I’m using a local install of weaviate so the client is instantiated with

import weaviate
client = weaviate.connect_to_local(port=8080, grpc_port=50051,
            headers={ <specify your keys to OpenAI, Huggingface etc > }
)

Specify French Stopwords

To specify stopwords you need to use the wvc.Configure.inverted_index(**params) function with the right parameters.
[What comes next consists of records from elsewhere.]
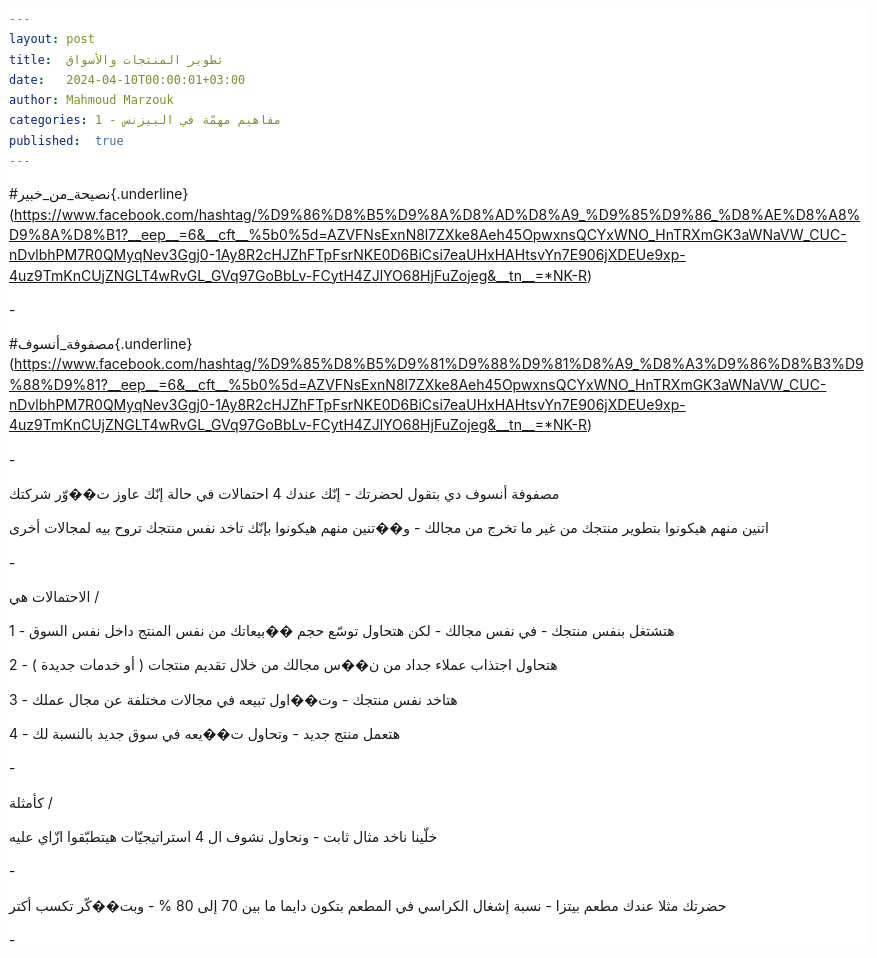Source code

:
 ```yaml
---
layout: post
title:  تطوير المنتجات والأسواق
date:   2024-04-10T00:00:01+03:00
author: Mahmoud Marzouk
categories: 1 - مفاهيم مهمّة في البيزنس
published:  true
---
```

\#نصيحة_من_خبير{.underline}(https://www.facebook.com/hashtag/%D9%86%D8%B5%D9%8A%D8%AD%D8%A9_%D9%85%D9%86_%D8%AE%D8%A8%D9%8A%D8%B1?__eep__=6&__cft__%5b0%5d=AZVFNsExnN8l7ZXke8Aeh45OpwxnsQCYxWNO_HnTRXmGK3aWNaVW_CUC-nDvlbhPM7R0QMyqNev3Ggj0-1Ay8R2cHJZhFTpFsrNKE0D6BiCsi7eaUHxHAHtsvYn7E906jXDEUe9xp-4uz9TmKnCUjZNGLT4wRvGL_GVq97GoBbLv-FCytH4ZJlYO68HjFuZojeg&__tn__=*NK-R)

\-

\#مصفوفة_أنسوف{.underline}(https://www.facebook.com/hashtag/%D9%85%D8%B5%D9%81%D9%88%D9%81%D8%A9_%D8%A3%D9%86%D8%B3%D9%88%D9%81?__eep__=6&__cft__%5b0%5d=AZVFNsExnN8l7ZXke8Aeh45OpwxnsQCYxWNO_HnTRXmGK3aWNaVW_CUC-nDvlbhPM7R0QMyqNev3Ggj0-1Ay8R2cHJZhFTpFsrNKE0D6BiCsi7eaUHxHAHtsvYn7E906jXDEUe9xp-4uz9TmKnCUjZNGLT4wRvGL_GVq97GoBbLv-FCytH4ZJlYO68HjFuZojeg&__tn__=*NK-R)

\-

مصفوفة أنسوف دي بتقول لحضرتك - إنّك عندك 4 احتمالات في حالة إنّك عاوز
ت��وّر شركتك

اتنين منهم هيكونوا بتطوير منتجك من غير ما تخرج من مجالك - و��تنين منهم
هيكونوا بإنّك تاخد نفس منتجك تروح بيه لمجالات أخرى

\-

الاحتمالات هي /

1 - هتشتغل بنفس منتجك - في نفس مجالك - لكن هتحاول توسّع حجم ��بيعاتك من
نفس المنتج داخل نفس السوق

2 - هتحاول اجتذاب عملاء جداد من ن��س مجالك من خلال تقديم منتجات ( أو
خدمات جديدة )

3 - هتاخد نفس منتجك - وت��اول تبيعه في مجالات مختلفة عن مجال
عملك

4 - هتعمل منتج جديد - وتحاول ت��يعه في سوق جديد بالنسبة لك

\-

كأمثلة /

خلّينا ناخد مثال ثابت - ونحاول نشوف ال 4 استراتيجيّات هيتطبّقوا ازّاي
عليه

\-

حضرتك مثلا عندك مطعم بيتزا - نسبة إشغال الكراسي في المطعم بتكون دايما
ما بين 70 إلى 80 % - وبت��كّر تكسب أكتر

\-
All the values below are the default ones except for the stopwords_additions key

params = {
    "bm25_b": 0.75,
    "bm25_k1": 1.2,
    "cleanup_interval_seconds": 60,
    "index_timestamps":  False,
    "index_property_length":  False,
    "index_null_state":  False,
    "stopwords_preset": None,
    "stopwords_additions":  list_stopwords,
    "stopwords_removals": None,
}

Then create your collection setting inverted_index_config = wvc.Configure.inverted_index(**params),

collection = client.collections.create(
    name= <collection_name>,
    vectorizer_config=vectorizer,
    generative_config=wvc.Configure.Generative.openai(),
    inverted_index_config = wvc.Configure.inverted_index(**params),
    properties=[
        < list of properties>
    ]
)

You can also not specify the inverted_index_config parameter when crearing the collection, to update later the config with

collection.config.update(
    # Note, use Reconfigure here (not Configure)
    inverted_index_config=wvc.Reconfigure.inverted_index(
        stopwords_additions=["le", "la", "il", "elle"]
    )
)

To check that the config has been updated, you can list and check the collection config with

client.collection.get()

In my case, with a small list of French stopwords this returns

_CollectionConfig(name='Test', ...,
inverted_index_config=_InvertedIndexConfig(
    bm25=_BM25Config(b=0.75, k1=1.2),
    ...
    stopwords=_StopwordsConfig(
        preset=<StopwordsPreset.EN: 'en'>,
        additions=['il', 'elle', 'je', 'tu', 'nous', 'vous', 'ils', 'elles'],
        removals=None
    )),
    <some other info>
)

Notice that although I specified "stopwords_preset": None, in the params, the preset stopwords has still been set to <StopwordsPreset.EN: 'en'>. I could not find a way to set the preset to None. Although this is a valid value as specified in the documentation. So it’s expected that both the predefined set of English stopwords and the added list of French stopwords will be removed from the teext to embed.